Melbourne: Travis Head signalled his coming of age as a Test batsman by scoring a crucial century in Australia’s first innings of 467 before New Zealand lost two wickets late on the second day of the second Test at the Melbourne Cricket Ground.
Head made 114 and shared a vital 150-run partnership with skipper Tim Paine to tilt the game in Australia's favour and then its quick bowlers ousted opener Tom Blundell (15) and skipper Kane Williamson for nine to leave the visitors in a shaky position at 44-2 off 18 overs at stumps on Friday.

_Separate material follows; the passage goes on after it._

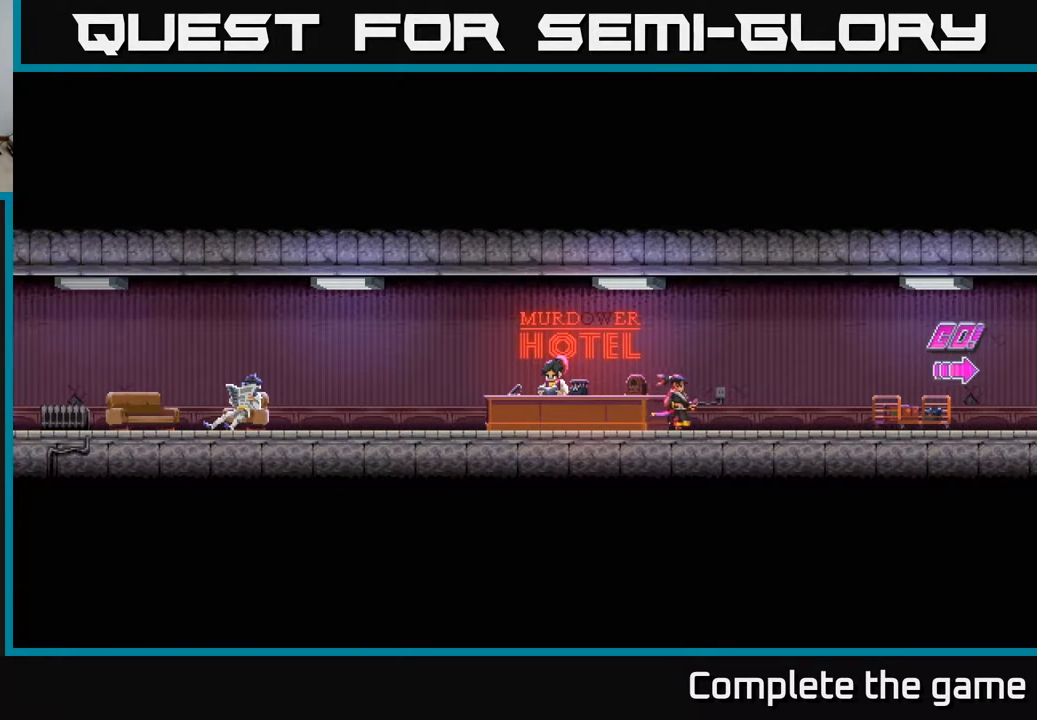
{"buttons": ["DPAD_RIGHT"], "left_stick": "center", "right_stick": "center", "events": []}
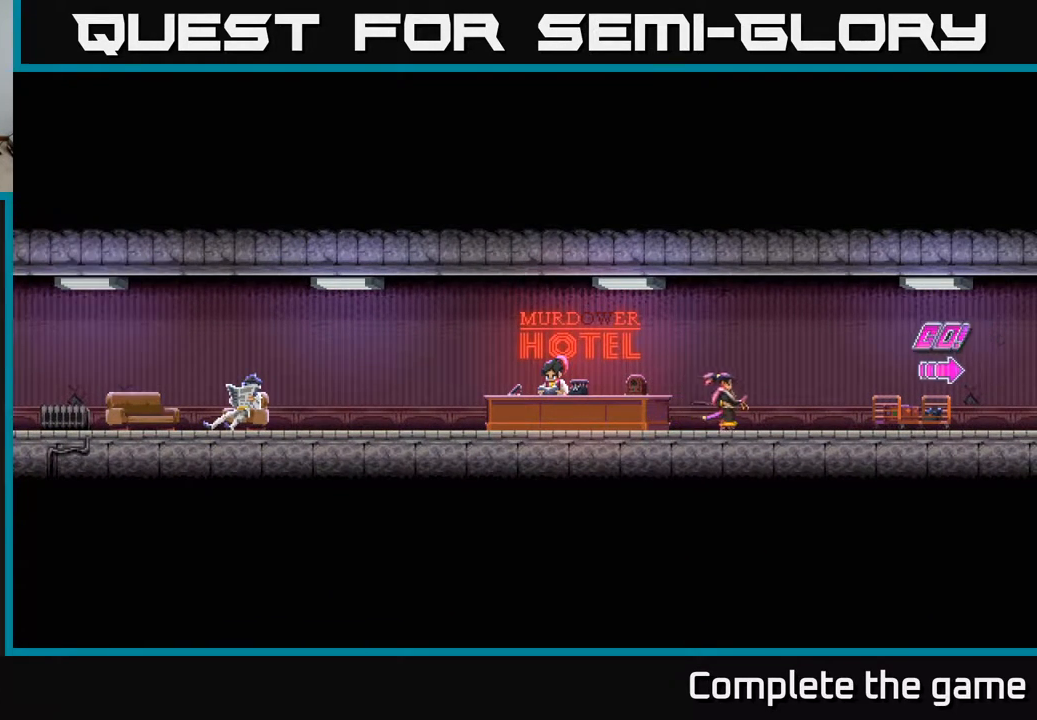
{"buttons": ["DPAD_RIGHT"], "left_stick": "center", "right_stick": "center", "events": []}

After scoring seven half-centuries, Head was able to shrug off the tag of being wasteful by converting a good start into a century, but not before Neil Wagner (4-83) had again bounced out Steve Smith (85) before lunch and trapped Paine lbw for 79 just after tea. It was Paine's highest score in his 18 Tests as captain.
Mitchell Starc fell for one in the following over, with Head on 99, still seeking the second Test century of his 16-match career.
The stylish left-hander settled his nerves as he calmly reached the milestone two balls later with a boundary to backward point. Head took off his helmet and raised both arms in triumph to the large appreciative crowd, likely putting to an end recent speculation over his place in the side.
“I had a good sense that I was playing (this match) so I didn’t read too much into it,” said Head, who scored 56 and 5 in the first Test against New Zealand in Perth earlier this month, but made the most of his opportunity in Melbourne.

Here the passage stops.